His career grew from strength to strength. In 1987 he wrote Frankie and Johnny in the Clair de Lune. The Broadway production starred F. Murray Abraham and Kathy Bates, when it was adapted to a film Al Pacino and Michelle Pfeiffer were cast in the lead roles.
In 1988 he authored Andre’s Mother, a play about a woman who cannot come to terms with her son’s death from HIV or share her grief with her son’s lover. The Lisbon Traviata starred frequent collaborator Nathan Lane and explored opera fans, gay relationships and their love of Maria Callas.
1991’s Lips Together, Teeth Apart focused on two married couples sharing a house on New York’s Fire Island surrounded by the LGBTIQA+ community. The original cast included Christine Baranski, Swoosie Kurtz, Nathan Lane and Anthony Heald.
McNally collaborated with Kander and Ebb on the musical The Rink, but their great success came with Kiss of the Spiderwoman, a musical adaptation of the Manuel Puig novel. It explores the complex relationship between two men sharing a prison cell.
More success came with 1994’s Love! Valor! Compassion! which explores the relationships between eight gay men. The following year he scored another massive hit with Masterclass, a character study of the opera singer Maria Callas. Protesters gathered outside the Broadway production of Corpus Christi, the controversial play explores the life of Jesus, but all his disciples are portrayed as being homosexual.
Over his career the prolific McNally created almost 40 plays, 10 musicals, 4 operas, adapted three of his works for the big screen, and had four television projects.
Terrence McNally died in 2020 aged 81. His death was attributed to the Covid-19 virus.

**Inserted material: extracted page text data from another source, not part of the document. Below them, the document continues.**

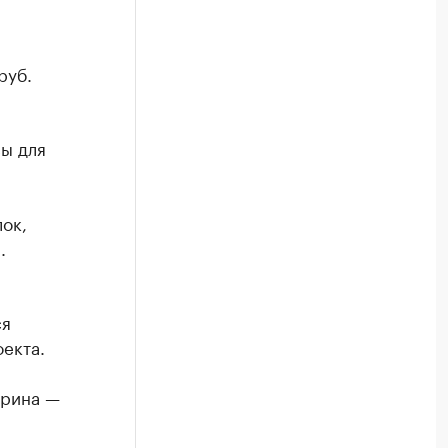
руб.
ы для
ок,
.
ся
екта.
ирина —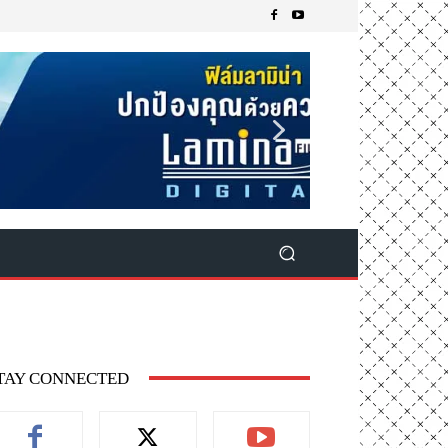
TAY CONNECTED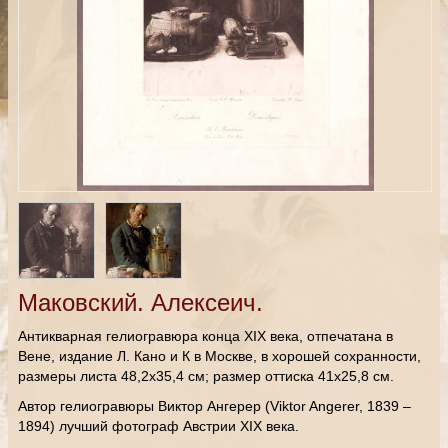
Маковский. Алексеич.
Антикварная гелиогравюра конца XIX века, отпечатана в
Вене, издание Л. Кано и К в Москве, в хорошей сохранности,
размеры листа 48,2х35,4 см; размер оттиска 41х25,8 см.
Автор гелиогравюры Виктор Ангерер (Viktor Angerer, 1839 –
1894) лучший фотограф Австрии XIX века.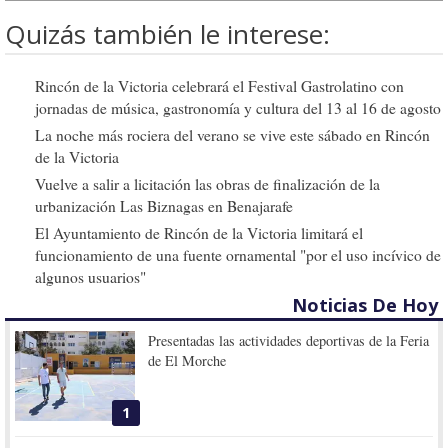
Quizás también le interese:
Rincón de la Victoria celebrará el Festival Gastrolatino con
jornadas de música, gastronomía y cultura del 13 al 16 de agosto
La noche más rociera del verano se vive este sábado en Rincón
de la Victoria
Vuelve a salir a licitación las obras de finalización de la
urbanización Las Biznagas en Benajarafe
El Ayuntamiento de Rincón de la Victoria limitará el
funcionamiento de una fuente ornamental "por el uso incívico de
algunos usuarios"
Noticias De Hoy
Presentadas las actividades deportivas de la Feria
de El Morche
1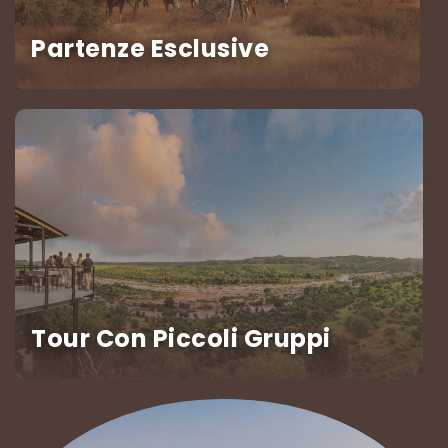
Partenze Esclusive
Tour Con Piccoli Gruppi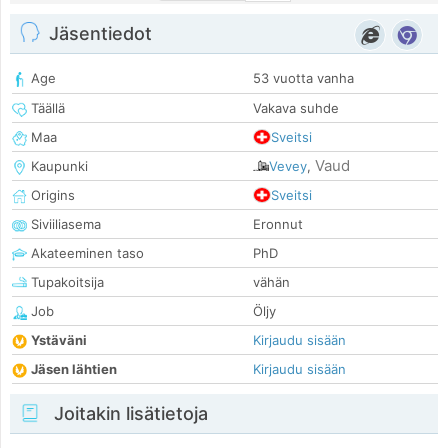
Jäsentiedot
Age
53 vuotta vanha
Täällä
Vakava suhde
Maa
Sveitsi
Vaud
Kaupunki
Vevey
,
Origins
Sveitsi
Siviiliasema
Eronnut
Akateeminen taso
PhD
Tupakoitsija
vähän
Job
Öljy
Ystäväni
Kirjaudu sisään
Jäsen lähtien
Kirjaudu sisään
Joitakin lisätietoja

Bella Abzug was elected to the US House of Representatives in 1970
Bella Abzug is remembered in US politics as a trailblazing feminist and huge ally of the LGBTIQA+ communities.
She would become the first person to introduce a gay rights law into the US Congress. In 1971 she joined Gloria Steinham, Shirley Chisholm and Betty Friedan to form the National Women’s Political Caucus.
Abzug was known for her colourful hats and colourful language, although neither were allowed on the floor of the US Congress.
She was re-elected by her New York constituents several times but in 1976 her time in public office came to an end with an unsuccessful run for the US Senate. She would however remain politically active holding many positions on different boards and commissions, running for office several more times and writing several books.
She died in 1998 following complications from open heart surgery. She was 77 years old.
In 2019 Harvey Fierstein created a one-man cabaret show where he portrayed Abzug. In 2020 she was portrayed by Margo Martindale in the TV series Mrs. America. In 2023 the documentary Bella! explored her groundbreaking achievements.